Jules Verne

Marie descendit dans sa cabine, et, sur l'ordre du capitaine, les huit hommes de l'équipage durent rester sur le pont. Ils étaient armés de longues gaffes garnies de pointes de fer, pour préserver le navire du choc des glaces.

_La Jeune-Hardie_ entra bientôt dans une passe si étroite, que souvent l'extrémité de ses vergues fut froissée par les montagnes en dérive, et que ses bouts-dehors durent être rentrés. On fut même obligé d'orienter la grande vergue à toucher les haubans. Heureusement, cette mesure ne fit rien perdre au brick de sa vitesse, car le vent ne pouvait atteindre que les voiles supérieures, et celles-ci suffirent à le pousser rapidement. Grâce à la finesse de sa coque, il s'enfonça dans ces vallées qu'emplissaient des tourbillons de pluie, tandis que les glaçons s'entrechoquaient avec de sinistres craquements.

Jean Cornbutte redescendit sur le pont. Ses regards ne pouvaient percer les ténèbres environnantes. Il devint nécessaire de carguer les voiles hautes, car le navire menaçait de toucher, et, dans ce cas, il eût été perdu.

«Maudit voyage! grommelait André Vasling au milieu des matelots de l'avant, qui, la gaffe en main, évitaient les chocs les plus menaçants.

--Le fait est que si nous en échappons, nous devrons une belle chandelle à Notre-Dame des Glaces! répondit Aupic.

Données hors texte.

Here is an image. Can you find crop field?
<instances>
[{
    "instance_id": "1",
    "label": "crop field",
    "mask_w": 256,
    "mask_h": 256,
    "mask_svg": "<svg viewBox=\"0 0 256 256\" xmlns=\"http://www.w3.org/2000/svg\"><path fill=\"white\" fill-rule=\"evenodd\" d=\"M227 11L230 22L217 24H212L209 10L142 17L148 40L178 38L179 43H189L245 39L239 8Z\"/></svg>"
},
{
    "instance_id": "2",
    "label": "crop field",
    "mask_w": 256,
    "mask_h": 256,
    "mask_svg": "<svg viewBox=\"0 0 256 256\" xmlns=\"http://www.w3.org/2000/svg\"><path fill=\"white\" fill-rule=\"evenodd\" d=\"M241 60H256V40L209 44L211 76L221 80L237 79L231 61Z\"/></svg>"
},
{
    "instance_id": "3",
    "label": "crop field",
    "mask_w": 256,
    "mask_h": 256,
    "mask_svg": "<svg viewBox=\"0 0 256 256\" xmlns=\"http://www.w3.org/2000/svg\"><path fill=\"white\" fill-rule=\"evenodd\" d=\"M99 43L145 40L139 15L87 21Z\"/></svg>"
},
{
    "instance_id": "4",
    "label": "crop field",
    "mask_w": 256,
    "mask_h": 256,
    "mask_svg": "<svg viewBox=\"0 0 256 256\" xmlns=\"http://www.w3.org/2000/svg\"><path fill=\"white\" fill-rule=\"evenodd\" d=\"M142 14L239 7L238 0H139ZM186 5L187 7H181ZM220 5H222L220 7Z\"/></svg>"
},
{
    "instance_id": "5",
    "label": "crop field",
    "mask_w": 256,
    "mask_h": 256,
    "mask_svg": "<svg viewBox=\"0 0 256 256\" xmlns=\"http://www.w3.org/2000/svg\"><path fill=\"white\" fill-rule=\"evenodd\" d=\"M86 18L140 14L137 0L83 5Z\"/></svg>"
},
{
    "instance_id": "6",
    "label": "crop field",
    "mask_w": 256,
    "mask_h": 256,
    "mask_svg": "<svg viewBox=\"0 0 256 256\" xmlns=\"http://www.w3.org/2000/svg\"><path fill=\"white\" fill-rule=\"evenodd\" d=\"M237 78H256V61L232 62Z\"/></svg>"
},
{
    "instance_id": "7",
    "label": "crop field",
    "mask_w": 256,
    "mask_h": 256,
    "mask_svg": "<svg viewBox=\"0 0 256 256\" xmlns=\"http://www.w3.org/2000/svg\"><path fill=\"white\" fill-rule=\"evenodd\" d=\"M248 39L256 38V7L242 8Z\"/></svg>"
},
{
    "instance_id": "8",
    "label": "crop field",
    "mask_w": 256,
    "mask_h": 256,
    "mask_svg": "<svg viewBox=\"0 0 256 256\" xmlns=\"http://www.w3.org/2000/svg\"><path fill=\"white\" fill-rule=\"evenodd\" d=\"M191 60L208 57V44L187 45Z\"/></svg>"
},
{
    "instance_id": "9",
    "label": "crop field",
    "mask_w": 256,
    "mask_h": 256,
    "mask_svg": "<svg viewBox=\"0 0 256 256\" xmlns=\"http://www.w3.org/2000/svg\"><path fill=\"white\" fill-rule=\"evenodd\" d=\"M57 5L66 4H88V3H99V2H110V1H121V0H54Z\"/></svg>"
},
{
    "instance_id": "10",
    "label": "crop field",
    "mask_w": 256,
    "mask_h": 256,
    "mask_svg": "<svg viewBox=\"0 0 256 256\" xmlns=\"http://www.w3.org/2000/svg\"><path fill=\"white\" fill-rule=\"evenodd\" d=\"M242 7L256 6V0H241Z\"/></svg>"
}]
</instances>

--Qui sait ce qu'il y a de montagnes flottantes à traverser encore? ajouta le second.

--Et qui se doute de ce que nous trouverons derrière? reprit le matelot.

--Ne cause donc pas tant, bavard, dit Gervique, et veille à ton bord. Quand nous serons passés, il sera temps de grogner! Gare à ta gaffe!»

En ce moment, un énorme bloc de glace, engagé dans l'étroite passe que suivait _la Jeune-Hardie_, filait rapidement à contre-bord, et il parut impossible de l'éviter, car elle barrait toute la largeur du chenal, et le brick se trouvait dans l'impossibilité de virer.

«Sens-tu la barre? demanda Jean Cornbutte à Penellan.

--Non, capitaine! Le navire ne gouverne plus!

--Ohé! garçons, cria le capitaine à son équipage, n'ayez pas peur, et arcboutez solidement vos gaffes contre le plat-bord!»

Le bloc avait soixante pieds de haut à peu près, et s'il se jetait sur le brick, le brick était broyé. Il y eut un indéfinissable moment d'angoisse, et l'équipage reflua vers l'arrière, abandonnant son poste, malgré les ordres du capitaine.

Mais au moment où ce bloc n'était plus qu'à une demi-encablure de _la Jeune Hardie_, un bruit sourd se fit entendre, et une véritable trombe d'eau tomba d'abord sur l'avant du navire, qui s'éleva ensuite sur le dos d'une vague énorme.

Un cri de terreur fut jeté par tous les matelots; mais quand leurs regards se portèrent vers l'avant, le bloc avait disparu, la passe était libre, et au delà, une immense plaine d'eau, éclairée par les derniers rayons du jour, assurait une facile navigation.

«Tout est pour le mieux! s'écria Penellan. Orientons nos huniers et notre misaine!»

Un phénomène, très-commun dans ces parages, venait de se produire. Lorsque ces masses flottantes se détachent les unes des autres à l'époque du dégel, elles voguent dans un équilibre parfait; mais en arrivant dans l'Océan, où l'eau est relativement plus chaude, elles ne tardent pas à se miner à leur base, qui se fond peu à peu et qui d'ailleurs est ébranlée par le choc des autres glaçons. Il vient donc un moment où le centre de gravité de ces masses se trouve déplacé, et alors elles culbutent entièrement. Seulement, si ce bloc se fût retourné deux minutes plus tard, il se précipitait sur le brick et l'effondrait dans sa chute.

V

L'ÎLE LIVERPOOL

Le brick voguait alors dans une mer presque entièrement libre. À l'horizon seulement, une lueur blanchâtre, sans mouvement cette fois, indiquait la présence de plaines immobiles.

Jean Cornbutte se dirigeait toujours sur le cap Brewster, et s'approchait déjà des régions où la température est excessivement froide, car les rayons du soleil n'y arrivent que très-affaiblis par leur obliquité.

Le 3 août, le brick se retrouva en présence de glaces immobiles et unies entre elles.